結婚しないために婚約したのに、契約相手に懐かれた件について。〜契約満了後は速やかに婚約破棄願います〜
「ところで、このユランって誰?」

 ベル作成のうちわを指さしてルキは尋ねる。
 話題が壁ドンからそれた事にほっとしたベルは嬉々としてじゃんっと効果音付きで学祭のチラシを見せる。
 そこは一般市民向けに数年前建てられた手に職をつけることを目的として作られた学校で、特に商家の子が通っていると聞く。

「ここの服飾科の3年なんですけど、服飾関係で活動する気はないらしくて、卒業後は一般職として商業ギルドに入る予定らしいんですよね」

 ベルはルキにドレスや小物の写った画像を見せる。
 それは非常に綺麗で繊細な作りをしていて、作り手のこだわりを感じる作品だった。

「いい腕してると思いません? ぜひともビジネスパートナーとして引き入れたい……って、いっても直ぐに私が雇うのは無理なんでうちの商会に入ってくれないかなーって」
 
 デザイン部門に空き枠出たのでスカウトしに行くのだとベルはウキウキしながらそう語る。

「実は何度かお話ししに行ってるんですけど、頑なに断られてるんですよねぇ。今度の学祭でのドレスの発表を最後にこの道は諦めるって」

 ベルは写真に視線を落とし、そっと撫でる。

「成功する保証なんてないし、狭き道だって事は分かってるんです。無責任にヒトの進路は決められない。でも、勿体無いなって」

 自分の手がけるドレスについて嬉々と語っていたユランを思い出し、ベルはせっかくの才能を活かさないなんて勿体無いと改めて思う。

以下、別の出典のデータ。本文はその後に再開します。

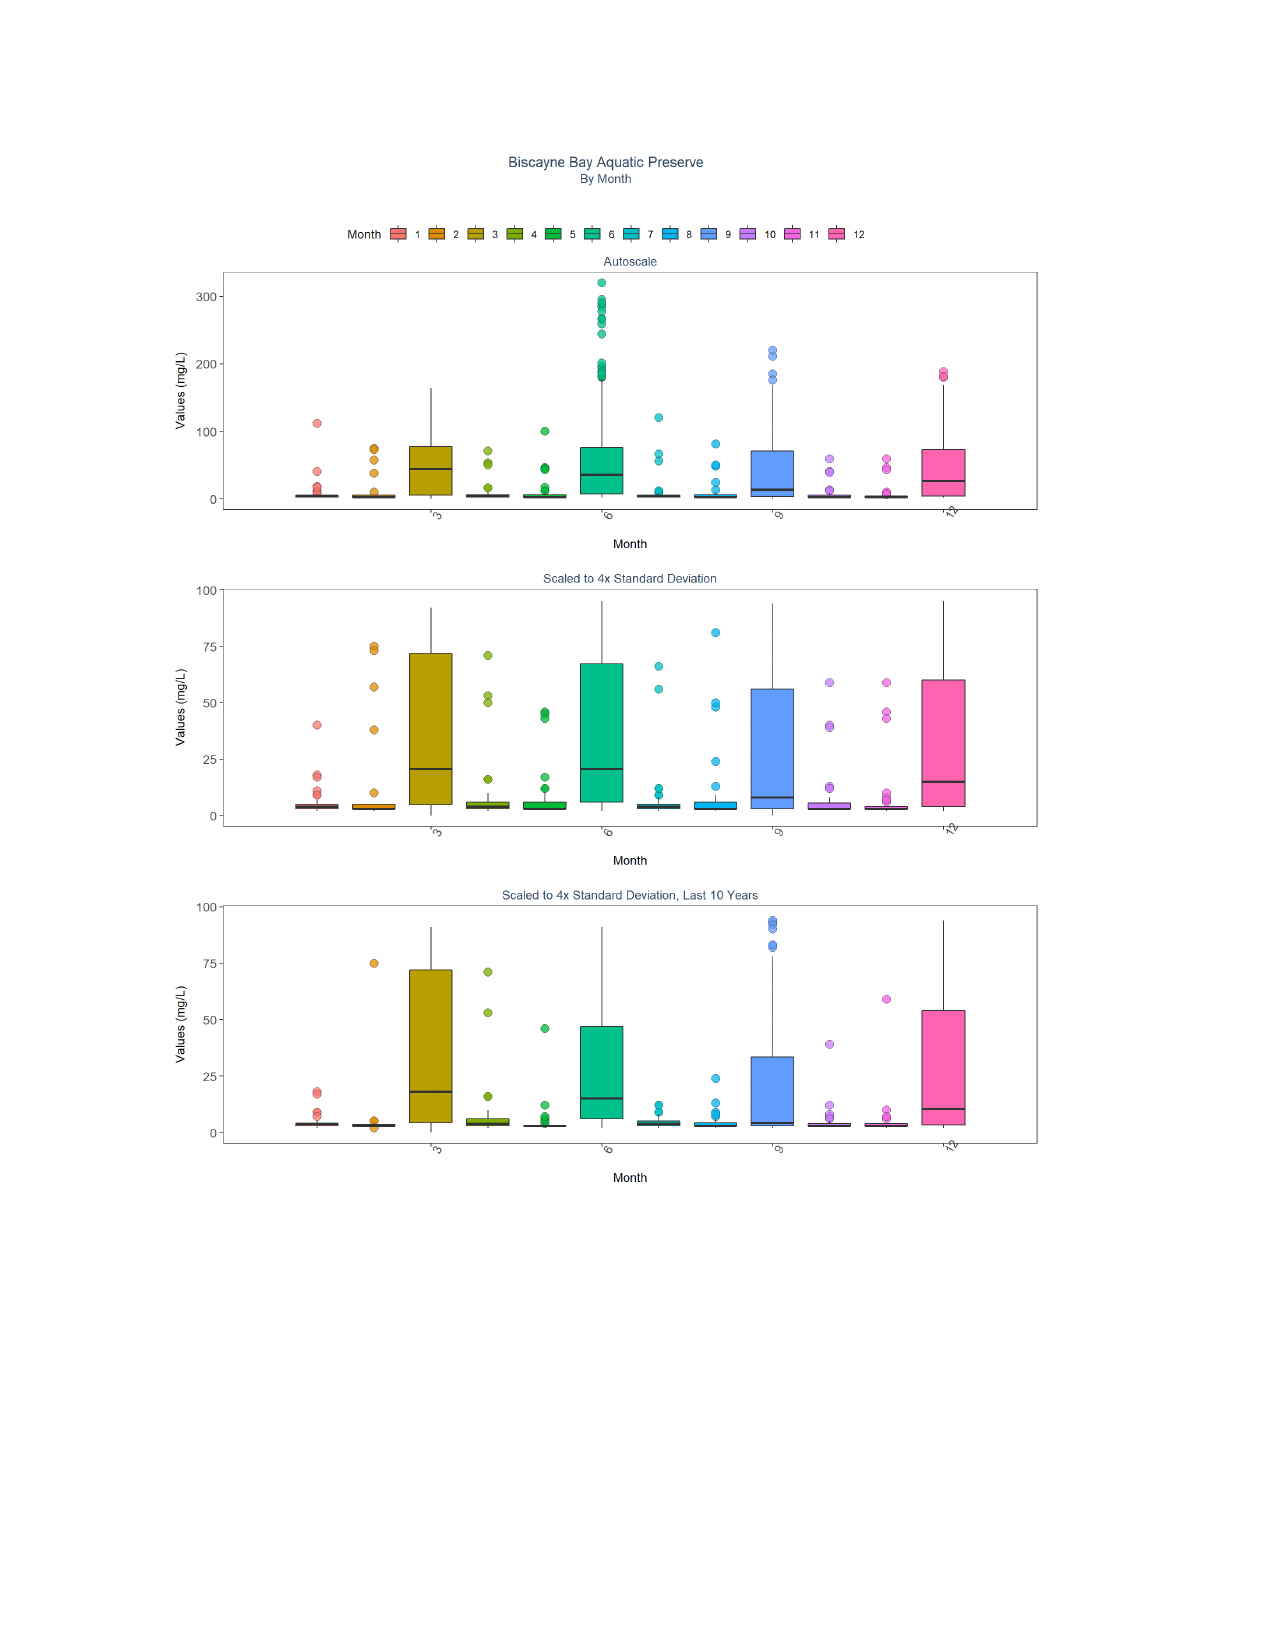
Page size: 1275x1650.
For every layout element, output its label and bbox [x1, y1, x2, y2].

picture [168, 150, 1044, 1200]
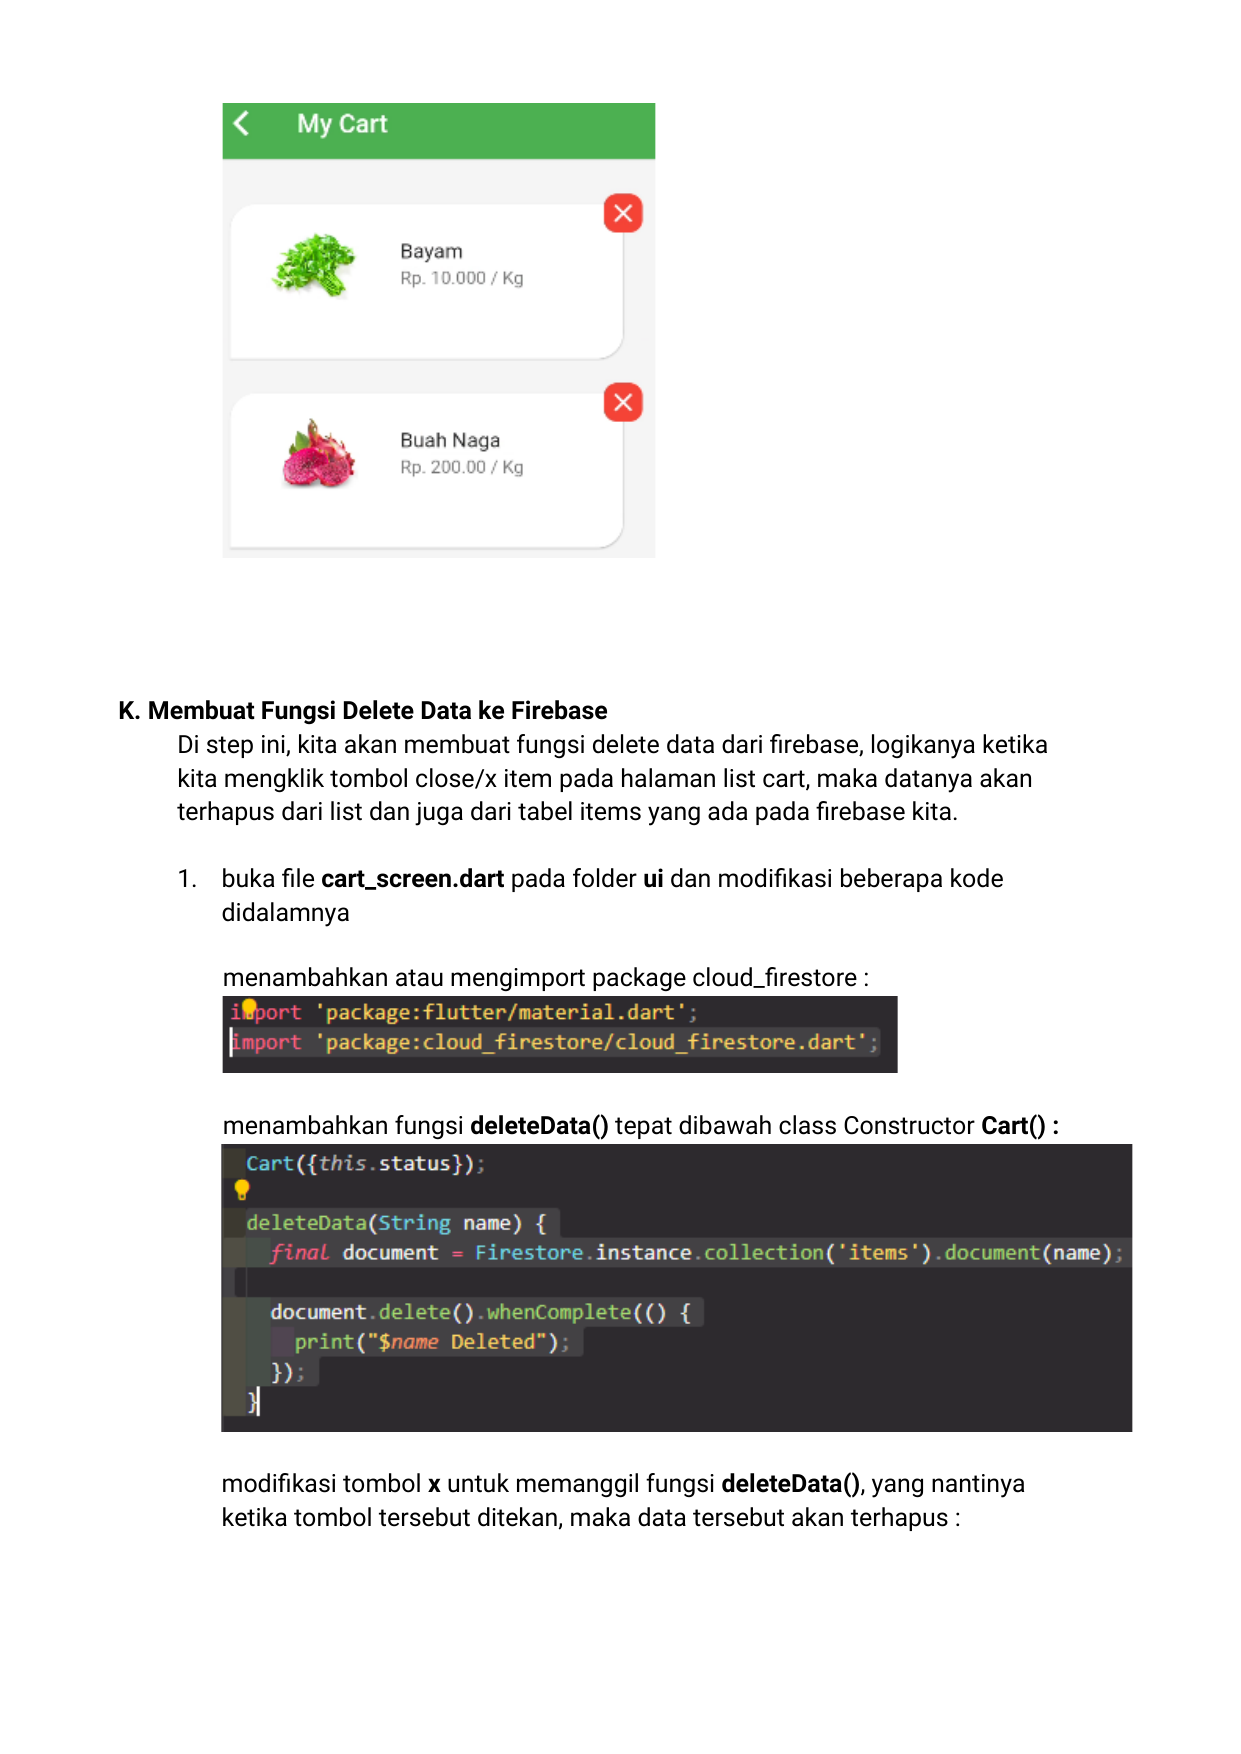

「声かけられるの、コレが最後のチャンスなんでダメ元で行ってきます」

 それに、ダメでもファッションショー見るの好きなんでとベルはうちわを振る。

「……本当にやりたい奴はヒトから言われるまでもなく堂々と突き進むと思うけど?」

 そんなベルを見ながら、時間の無駄じゃない? とルキは肩をすくめる。

「まぁ、そーですけど。踏み切れない子もいるんですよ。でも性別ごときで諦めちゃうなんてもったいなくないです?」

「性別?」

「ドレスデザイナーもお針子も女の子が多いでしょ? ユラン君は自分が男の子なの気にしてて」

 おそらく服飾科入学前にも色々言われたのだろう。それでも彼は折れずに卒業まで来たのだ。このまま終わらせるにはやはり勿体無いとベルは思う。

「……ベルがスカウトしたいのって、男の子なんだ」

 ユランなんて名前や服飾のドレスデザイナーなんててっきり女の子の話だと思っていたルキは驚いたように目を見開いて固まる。

「そうですよ。"好き"や"やりたい"に性別なんて関係ないのに……って、言っても決めるのはユラン君なんですけど」

 すっごく可愛い男の子なんですよとベルは嬉しそうにユランについて話す。